Six élèves jugés pour le meurtre de Samuel Paty en 2020.

Six adolescents comparaissent devant un tribunal à Paris pour leur rôle dans la décapitation du professeur Samuel Paty en 2020, le premier des deux procès dans une affaire qui a horrifié la France. Le professeur d’histoire et de géographie de 47 ans a été poignardé puis décapité près de son école secondaire dans la banlieue parisienne de Conflans-Sainte-Honorine. Son agresseur, Abdoullakh Anzorov, un réfugié tchétchène de 18 ans, a été abattu sur les lieux par la police. Le jeune islamiste radicalisé a assassiné Paty après que des messages se soient répandus sur les réseaux sociaux affirmant que le professeur avait montré à sa classe des caricatures du prophète Mahomet du magazine satirique Charlie Hebdo. Paty avait utilisé le magazine dans le cadre d’un cours d’éthique pour discuter des lois sur la liberté d’expression en France, où le blasphème est légal et les caricatures moquant les figures religieuses ont une longue histoire. Son assassinat a eu lieu quelques semaines après que Charlie Hebdo ait republié les caricatures. Lorsque le magazine a utilisé les images pour la première fois en 2015, des islamistes armés ont attaqué ses bureaux, tuant 12 personnes.

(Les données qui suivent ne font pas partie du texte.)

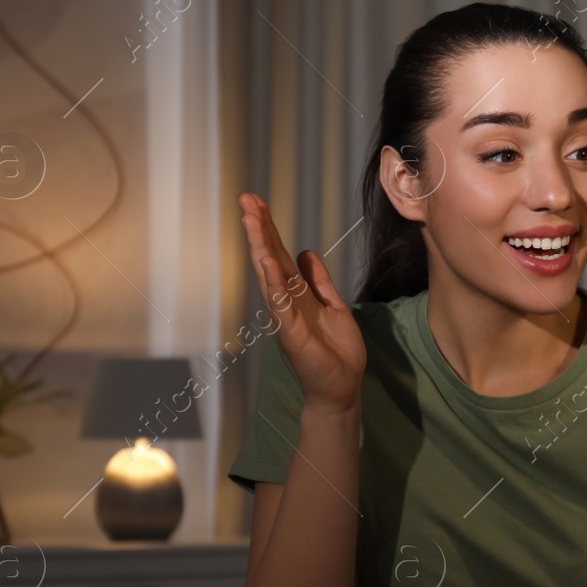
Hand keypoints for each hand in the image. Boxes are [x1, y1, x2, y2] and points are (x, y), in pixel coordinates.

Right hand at [237, 192, 365, 413]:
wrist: (341, 387)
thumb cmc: (336, 352)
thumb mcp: (332, 306)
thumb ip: (318, 281)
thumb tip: (305, 253)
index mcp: (296, 295)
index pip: (279, 255)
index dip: (269, 229)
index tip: (257, 203)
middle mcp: (286, 302)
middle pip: (270, 258)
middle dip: (259, 228)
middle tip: (246, 198)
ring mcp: (285, 316)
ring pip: (269, 275)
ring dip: (260, 246)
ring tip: (250, 218)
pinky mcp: (290, 333)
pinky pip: (280, 303)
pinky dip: (273, 281)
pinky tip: (267, 260)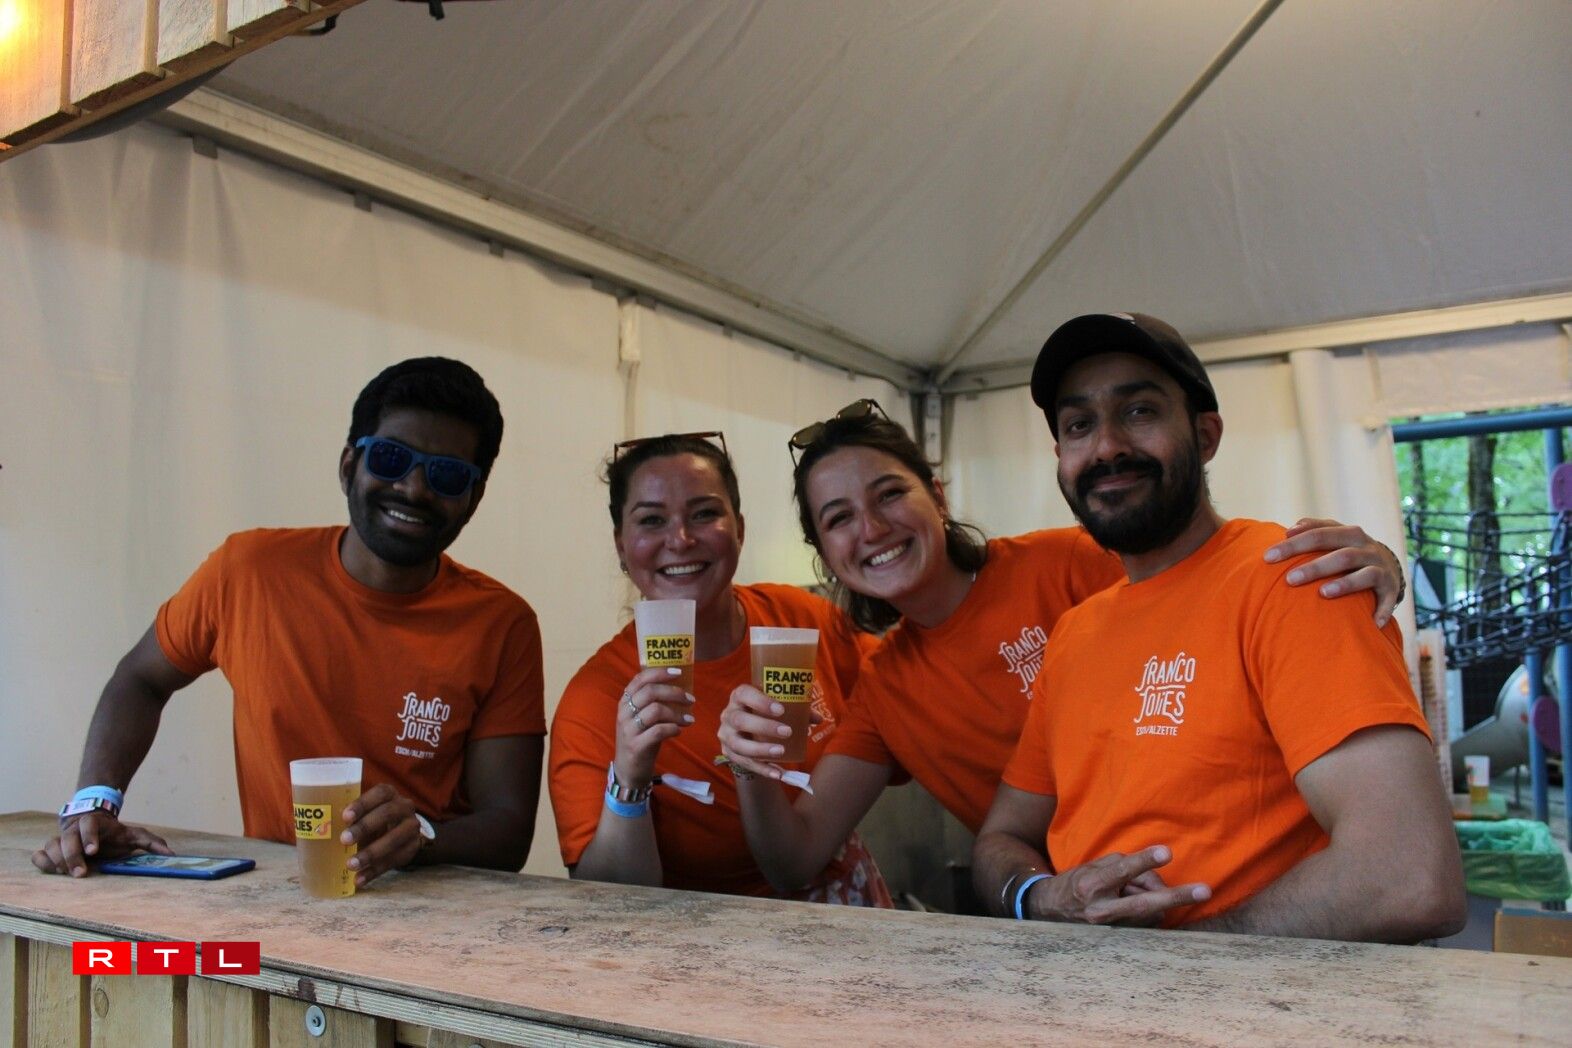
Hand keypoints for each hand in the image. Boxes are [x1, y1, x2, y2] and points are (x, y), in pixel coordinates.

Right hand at [32, 813, 171, 876]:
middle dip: (72, 855)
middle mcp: (75, 830)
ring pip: (50, 845)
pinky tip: (52, 871)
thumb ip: (151, 842)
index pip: (88, 823)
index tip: (93, 851)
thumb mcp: (134, 835)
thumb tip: (170, 854)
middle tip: (81, 873)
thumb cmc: (115, 834)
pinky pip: (39, 855)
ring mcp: (61, 840)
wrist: (94, 827)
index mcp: (95, 823)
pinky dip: (42, 862)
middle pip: (66, 838)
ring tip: (66, 874)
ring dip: (56, 860)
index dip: (88, 836)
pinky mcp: (51, 851)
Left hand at [341, 784, 419, 886]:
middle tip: (344, 840)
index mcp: (389, 795)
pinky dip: (375, 871)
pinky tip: (359, 880)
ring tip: (351, 865)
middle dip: (365, 827)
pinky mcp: (413, 848)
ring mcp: (411, 828)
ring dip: (371, 853)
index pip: (380, 793)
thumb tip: (312, 829)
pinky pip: (395, 860)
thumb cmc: (373, 820)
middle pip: (388, 813)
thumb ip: (348, 817)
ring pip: (395, 839)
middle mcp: (404, 807)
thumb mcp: (365, 813)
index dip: (363, 803)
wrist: (402, 831)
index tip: (344, 817)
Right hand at [615, 666, 694, 787]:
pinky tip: (678, 731)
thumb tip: (679, 688)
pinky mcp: (636, 745)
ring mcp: (628, 729)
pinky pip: (658, 730)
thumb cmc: (640, 738)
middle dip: (674, 693)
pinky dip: (673, 728)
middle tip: (690, 699)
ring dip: (677, 713)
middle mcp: (624, 712)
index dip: (660, 672)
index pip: (640, 679)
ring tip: (688, 719)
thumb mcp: (642, 717)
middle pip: (650, 692)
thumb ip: (653, 702)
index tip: (679, 672)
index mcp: (625, 701)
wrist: (628, 769)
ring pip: (656, 710)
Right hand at [718, 684, 798, 780]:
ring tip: (781, 752)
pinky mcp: (728, 753)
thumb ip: (796, 711)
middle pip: (739, 720)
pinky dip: (762, 769)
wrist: (745, 731)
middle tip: (787, 732)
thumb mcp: (776, 708)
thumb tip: (818, 718)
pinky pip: (744, 763)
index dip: (760, 701)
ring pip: (738, 745)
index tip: (781, 709)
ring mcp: (726, 735)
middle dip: (764, 727)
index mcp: (739, 697)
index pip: (744, 694)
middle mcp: (728, 714)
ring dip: (761, 750)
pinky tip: (778, 773)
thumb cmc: (763, 713)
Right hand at [1028, 846, 1209, 925]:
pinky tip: (1132, 900)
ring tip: (1133, 889)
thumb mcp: (1094, 867)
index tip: (1166, 852)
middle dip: (1176, 897)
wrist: (1051, 912)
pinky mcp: (1119, 939)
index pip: (1123, 871)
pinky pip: (1146, 920)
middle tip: (1204, 890)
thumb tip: (1154, 879)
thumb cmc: (1076, 883)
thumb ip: (1123, 868)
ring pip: (1150, 911)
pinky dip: (1147, 907)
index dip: (1145, 861)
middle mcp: (1101, 910)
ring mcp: (1111, 929)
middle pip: (1145, 904)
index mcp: (1091, 886)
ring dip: (1152, 895)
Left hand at [1266, 518, 1404, 626]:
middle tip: (1289, 579)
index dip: (1293, 545)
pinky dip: (1382, 610)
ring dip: (1344, 584)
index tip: (1267, 557)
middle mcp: (1366, 548)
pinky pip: (1388, 599)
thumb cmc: (1346, 550)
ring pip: (1364, 574)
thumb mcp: (1333, 536)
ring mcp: (1380, 568)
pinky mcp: (1391, 588)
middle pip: (1341, 555)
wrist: (1387, 564)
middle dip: (1315, 567)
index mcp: (1347, 533)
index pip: (1318, 534)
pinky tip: (1372, 623)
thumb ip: (1312, 529)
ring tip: (1322, 594)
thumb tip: (1289, 531)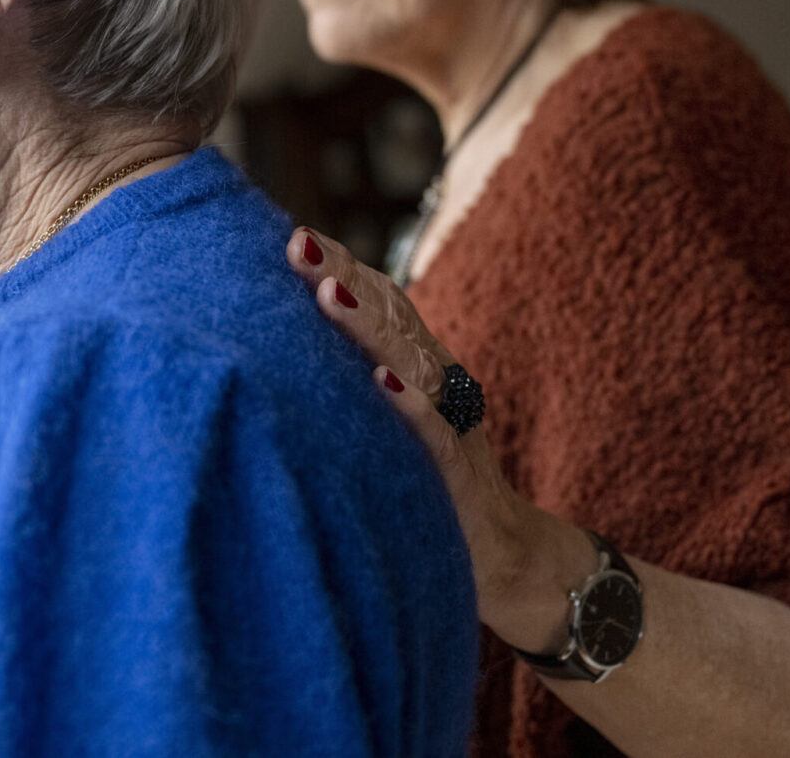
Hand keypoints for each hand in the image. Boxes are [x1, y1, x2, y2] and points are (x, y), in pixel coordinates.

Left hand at [285, 227, 596, 648]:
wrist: (504, 555)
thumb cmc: (430, 479)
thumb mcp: (391, 421)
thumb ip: (358, 380)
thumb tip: (285, 346)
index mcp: (420, 365)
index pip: (381, 302)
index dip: (343, 266)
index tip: (293, 235)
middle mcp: (440, 381)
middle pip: (392, 317)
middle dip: (345, 276)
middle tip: (298, 246)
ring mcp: (453, 423)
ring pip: (412, 362)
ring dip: (371, 327)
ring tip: (328, 294)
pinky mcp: (460, 474)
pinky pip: (438, 433)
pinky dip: (414, 406)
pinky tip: (383, 384)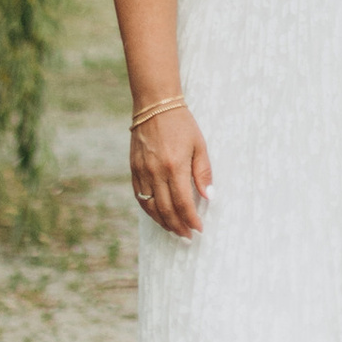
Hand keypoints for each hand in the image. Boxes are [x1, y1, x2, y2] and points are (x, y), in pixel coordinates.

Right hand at [130, 102, 212, 238]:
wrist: (155, 106)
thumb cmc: (181, 124)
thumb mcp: (199, 145)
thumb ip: (203, 173)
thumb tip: (208, 197)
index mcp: (175, 166)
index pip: (183, 203)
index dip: (191, 220)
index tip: (198, 229)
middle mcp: (156, 172)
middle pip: (166, 210)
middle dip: (178, 226)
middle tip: (187, 236)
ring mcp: (142, 172)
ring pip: (151, 207)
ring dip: (163, 222)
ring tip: (174, 230)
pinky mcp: (133, 169)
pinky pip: (140, 196)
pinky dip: (149, 210)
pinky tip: (158, 215)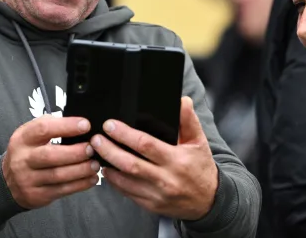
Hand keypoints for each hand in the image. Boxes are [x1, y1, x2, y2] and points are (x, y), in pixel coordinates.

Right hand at [3, 115, 99, 208]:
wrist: (8, 183)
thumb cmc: (29, 152)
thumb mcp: (32, 135)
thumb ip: (52, 127)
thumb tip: (82, 124)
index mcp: (23, 139)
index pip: (43, 129)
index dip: (66, 126)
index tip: (86, 125)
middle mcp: (22, 159)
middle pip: (50, 155)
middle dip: (75, 152)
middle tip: (92, 148)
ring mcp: (28, 180)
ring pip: (57, 175)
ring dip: (81, 170)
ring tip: (95, 164)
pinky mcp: (36, 196)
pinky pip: (62, 190)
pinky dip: (80, 184)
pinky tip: (92, 178)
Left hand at [91, 96, 217, 219]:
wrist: (208, 201)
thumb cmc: (201, 167)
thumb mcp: (199, 141)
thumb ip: (189, 120)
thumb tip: (182, 100)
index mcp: (177, 160)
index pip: (146, 145)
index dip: (125, 134)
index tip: (111, 125)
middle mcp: (166, 179)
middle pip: (130, 164)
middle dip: (109, 150)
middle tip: (96, 139)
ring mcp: (157, 194)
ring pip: (125, 180)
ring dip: (108, 166)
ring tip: (97, 152)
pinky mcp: (150, 205)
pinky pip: (127, 193)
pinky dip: (114, 181)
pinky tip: (107, 169)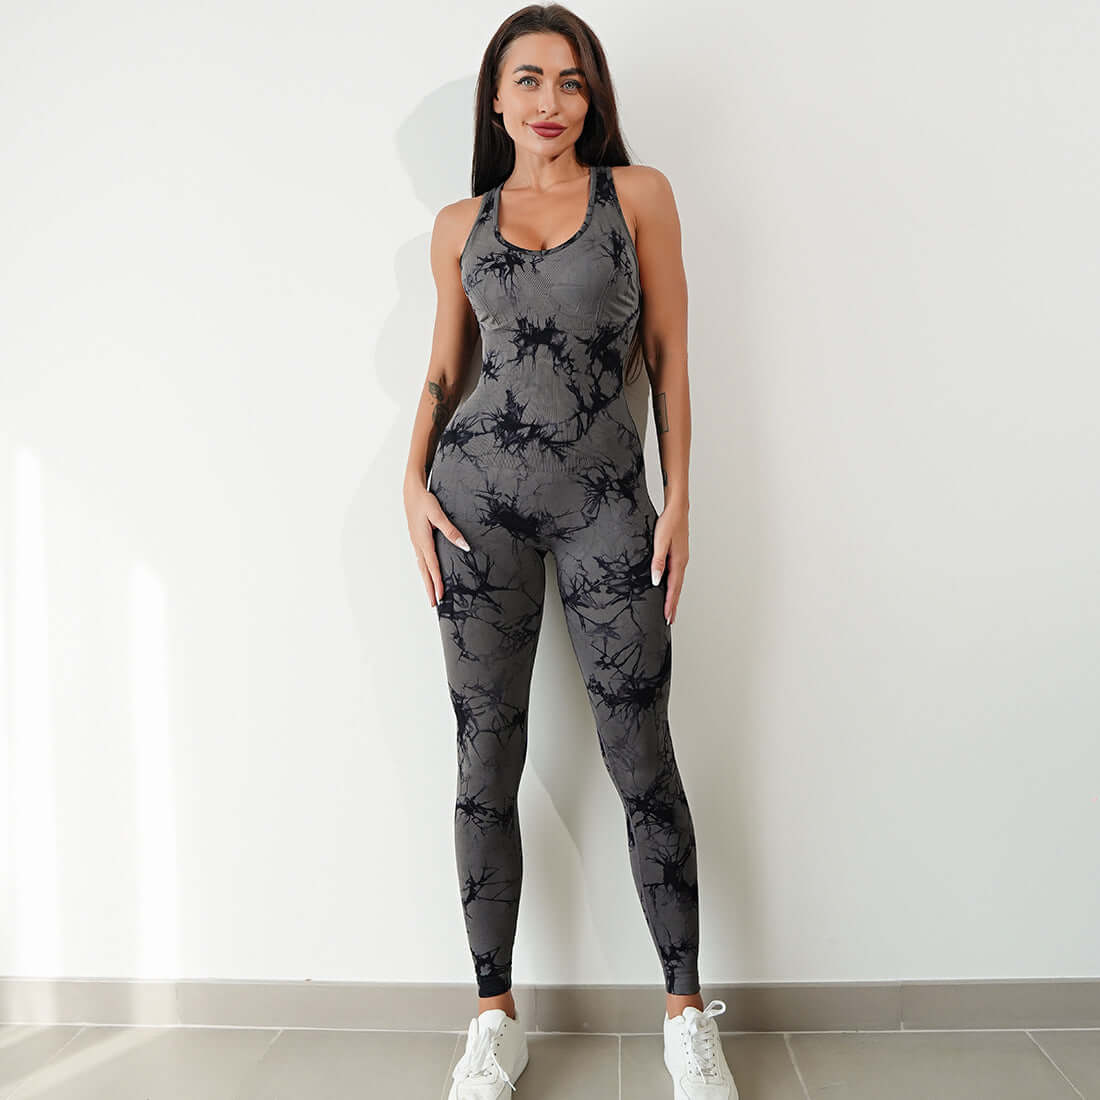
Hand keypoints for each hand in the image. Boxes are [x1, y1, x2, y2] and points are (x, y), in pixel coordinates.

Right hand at [404, 481, 470, 607]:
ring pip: (421, 567)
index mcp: (423, 540)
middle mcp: (418, 544)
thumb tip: (464, 546)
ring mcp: (416, 542)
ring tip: (431, 594)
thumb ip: (451, 531)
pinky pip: (421, 560)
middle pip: (424, 571)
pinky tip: (428, 574)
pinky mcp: (417, 539)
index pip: (432, 566)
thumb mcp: (438, 514)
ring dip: (427, 581)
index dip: (437, 582)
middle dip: (429, 588)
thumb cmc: (424, 501)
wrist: (411, 491)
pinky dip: (424, 570)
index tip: (441, 596)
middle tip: (434, 604)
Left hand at [650, 501, 687, 624]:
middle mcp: (682, 562)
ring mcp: (681, 559)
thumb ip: (658, 561)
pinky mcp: (679, 555)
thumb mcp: (660, 542)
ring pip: (677, 583)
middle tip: (669, 620)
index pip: (673, 588)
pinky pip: (676, 575)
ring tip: (670, 609)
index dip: (669, 604)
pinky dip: (674, 586)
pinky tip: (669, 588)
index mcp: (678, 562)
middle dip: (673, 605)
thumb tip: (656, 580)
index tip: (667, 617)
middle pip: (677, 589)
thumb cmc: (669, 523)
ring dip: (673, 597)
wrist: (677, 509)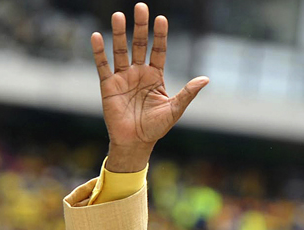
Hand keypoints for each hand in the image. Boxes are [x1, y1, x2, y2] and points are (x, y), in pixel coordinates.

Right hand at [94, 3, 208, 170]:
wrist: (135, 143)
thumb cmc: (156, 127)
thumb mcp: (174, 109)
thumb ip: (188, 93)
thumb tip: (206, 79)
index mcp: (155, 76)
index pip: (158, 50)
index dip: (160, 35)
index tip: (162, 19)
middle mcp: (138, 72)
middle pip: (139, 44)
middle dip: (140, 27)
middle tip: (141, 7)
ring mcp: (123, 77)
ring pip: (120, 50)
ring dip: (119, 33)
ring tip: (119, 15)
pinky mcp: (108, 85)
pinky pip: (103, 65)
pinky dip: (99, 51)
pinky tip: (98, 36)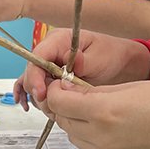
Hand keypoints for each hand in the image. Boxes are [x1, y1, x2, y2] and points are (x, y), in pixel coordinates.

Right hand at [17, 29, 149, 107]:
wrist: (119, 63)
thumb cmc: (109, 54)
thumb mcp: (99, 56)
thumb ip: (82, 60)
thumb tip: (69, 60)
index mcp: (59, 39)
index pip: (38, 56)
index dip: (35, 75)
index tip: (41, 93)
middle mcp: (50, 50)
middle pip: (31, 71)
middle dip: (37, 90)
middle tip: (51, 105)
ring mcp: (49, 63)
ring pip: (31, 80)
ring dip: (37, 96)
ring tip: (50, 109)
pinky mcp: (51, 76)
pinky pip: (35, 85)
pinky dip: (32, 95)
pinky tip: (30, 106)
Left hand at [43, 79, 149, 148]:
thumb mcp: (129, 86)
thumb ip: (95, 91)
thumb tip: (71, 91)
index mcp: (104, 112)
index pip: (59, 102)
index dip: (56, 89)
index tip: (62, 81)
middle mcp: (104, 138)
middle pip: (64, 122)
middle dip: (63, 106)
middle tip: (72, 91)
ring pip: (76, 138)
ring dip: (75, 122)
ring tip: (90, 106)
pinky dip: (91, 135)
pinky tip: (106, 122)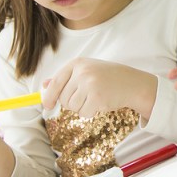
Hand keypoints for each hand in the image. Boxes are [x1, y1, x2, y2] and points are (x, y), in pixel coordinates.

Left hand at [41, 58, 157, 119]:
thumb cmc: (108, 77)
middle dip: (72, 102)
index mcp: (78, 63)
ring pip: (72, 106)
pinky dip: (90, 112)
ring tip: (95, 97)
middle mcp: (82, 72)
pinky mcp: (97, 97)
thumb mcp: (86, 72)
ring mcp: (90, 84)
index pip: (56, 82)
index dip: (48, 96)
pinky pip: (83, 113)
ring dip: (82, 107)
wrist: (132, 83)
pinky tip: (100, 102)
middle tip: (87, 96)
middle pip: (63, 98)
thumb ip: (66, 78)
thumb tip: (44, 86)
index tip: (46, 105)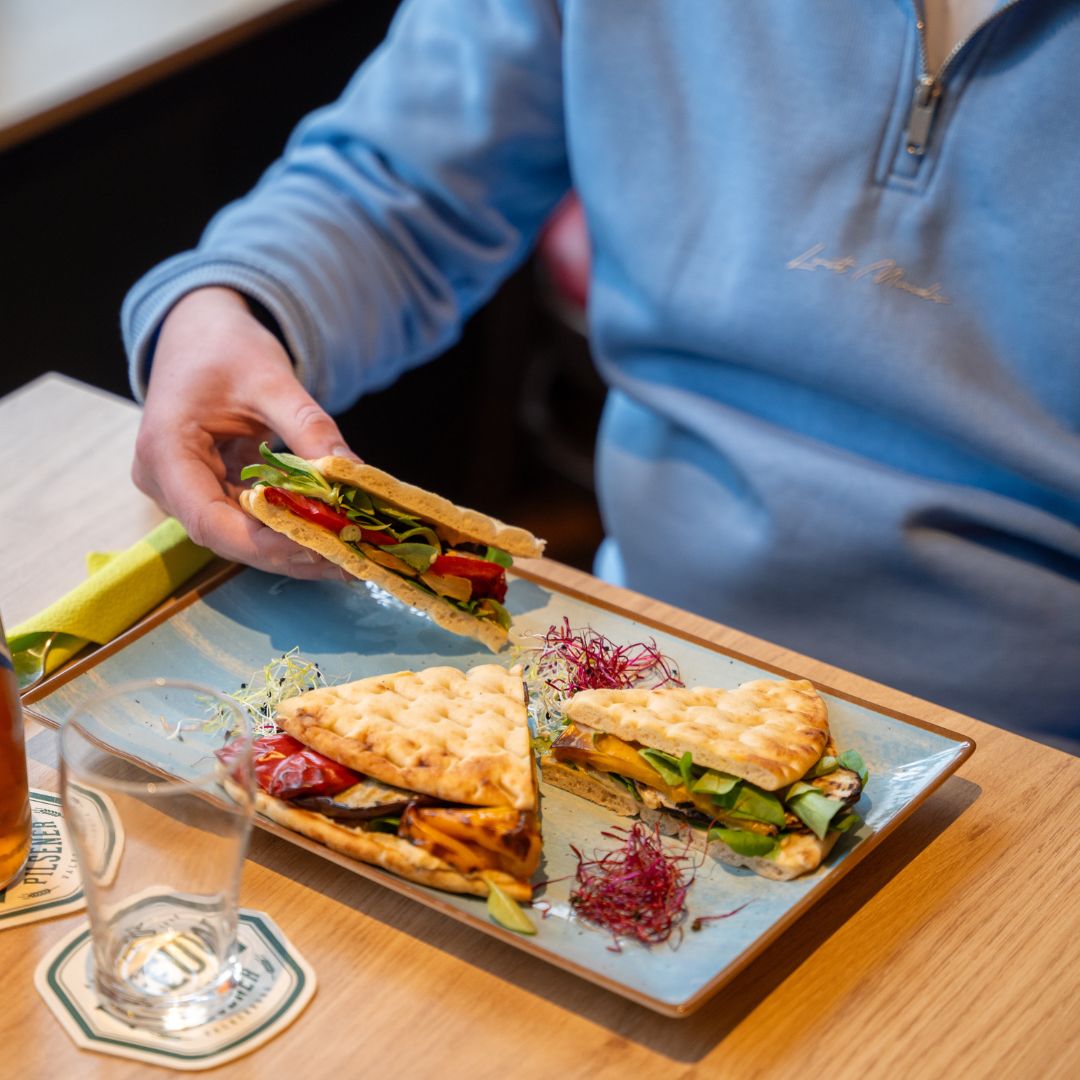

Le mois dernier, un autre professeur, Dominique Bernard, a été tué à Arras, dans le nord de la France, par un jeune islamiste radicalisé. Comme Anzorov, le suspect de Bernard, Mohammed Moguchkov, était également originaire de la région russe du Caucase du Nord, majoritairement musulmane.

Rôle des mineurs
Cinq des adolescents jugés, âgés de 14 ou 15 ans au moment du meurtre de Paty, seront jugés à huis clos devant un tribunal pour mineurs pour complot criminel en vue de commettre des violences. Ils sont accusés d’avoir surveillé Paty et de l’avoir identifié auprès du tueur en échange d’argent. Un sixième adolescent, âgé de 13 ans à l’époque, est accusé de fausse dénonciation pour avoir affirmé à tort que Paty avait demandé aux élèves musulmans de s’identifier et de quitter la salle de classe avant de montrer les caricatures. La famille de Paty considère le procès des adolescents comme crucial, selon Virginie Le Roy, avocate représentant ses parents et l’une de ses sœurs. “Le rôle des mineurs a été fondamental dans la séquence d’événements qui a conduit à son assassinat”, a-t-elle déclaré. Lors des interrogatoires, les adolescents ont juré qu’ils pensaient au maximum que Paty serait “signalé sur les réseaux sociaux”, “humilié” ou peut-être “malmené”, mais ils n’imaginaient jamais “que cela irait jusqu’au meurtre”. Ils sont maintenant lycéens et risquent deux ans et demi de prison. “C’est compliqué”, a déclaré Dylan Slama, l’avocat de l’un des accusés. “Il sera associé à cela pour le reste de sa vie.” Le procès est prévu jusqu’au 8 décembre.